◆ Work to be completed
Would you repeat the entries below word for word and omit the pictures?

◆ Exercise material
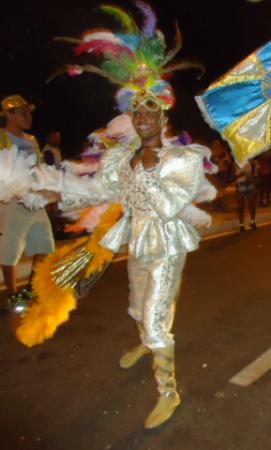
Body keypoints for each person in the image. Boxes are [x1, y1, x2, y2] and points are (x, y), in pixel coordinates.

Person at [31, 2, 213, 429]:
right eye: (138, 111)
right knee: (135, 303)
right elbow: (106, 190)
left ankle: (169, 390)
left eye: (152, 111)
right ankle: (146, 342)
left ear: (163, 115)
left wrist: (137, 166)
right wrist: (56, 192)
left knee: (155, 317)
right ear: (130, 115)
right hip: (137, 238)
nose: (144, 118)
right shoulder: (121, 159)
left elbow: (167, 205)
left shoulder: (183, 159)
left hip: (168, 245)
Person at [0, 95, 55, 309]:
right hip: (12, 203)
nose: (28, 117)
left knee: (45, 246)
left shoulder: (32, 140)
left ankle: (31, 289)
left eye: (29, 113)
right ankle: (13, 294)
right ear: (9, 115)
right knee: (10, 251)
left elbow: (40, 168)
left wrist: (48, 192)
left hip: (35, 202)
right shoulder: (2, 138)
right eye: (23, 113)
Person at [235, 159, 258, 231]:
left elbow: (255, 174)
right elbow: (234, 176)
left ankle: (253, 222)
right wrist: (243, 173)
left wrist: (252, 177)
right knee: (241, 206)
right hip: (241, 186)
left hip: (250, 185)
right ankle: (241, 225)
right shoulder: (237, 162)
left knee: (252, 205)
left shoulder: (252, 162)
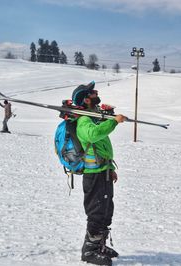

◆ Response
Body keypoints for each person in the image. Boxes are [x1, y1, x2, y2] and points are (x, y), in pixel coordinates.

Person at [31, 2, 213, 429]:
right eye: (138, 111)
right knee: (135, 303)
right elbow: (106, 190)
left ankle: (169, 390)
left eye: (152, 111)
right ankle: (146, 342)
left ear: (163, 115)
left wrist: (137, 166)
right wrist: (56, 192)
left knee: (155, 317)
right ear: (130, 115)
right hip: (137, 238)
nose: (144, 118)
right shoulder: (121, 159)
left elbow: (167, 205)
left shoulder: (183, 159)
left hip: (168, 245)
Person at [0, 95, 55, 309]:
right hip: (12, 203)
nose: (28, 117)
left knee: (45, 246)
left shoulder: (32, 140)
left ankle: (31, 289)
left eye: (29, 113)
right ankle: (13, 294)
right ear: (9, 115)
right knee: (10, 251)
left elbow: (40, 168)
left wrist: (48, 192)
left hip: (35, 202)
right shoulder: (2, 138)
right eye: (23, 113)
Person at [235, 159, 258, 231]:
left elbow: (255, 174)
right elbow: (234, 176)
left ankle: (253, 222)
right wrist: (243, 173)
left wrist: (252, 177)
right knee: (241, 206)
right hip: (241, 186)
left hip: (250, 185)
right ankle: (241, 225)
right shoulder: (237, 162)
left knee: (252, 205)
left shoulder: (252, 162)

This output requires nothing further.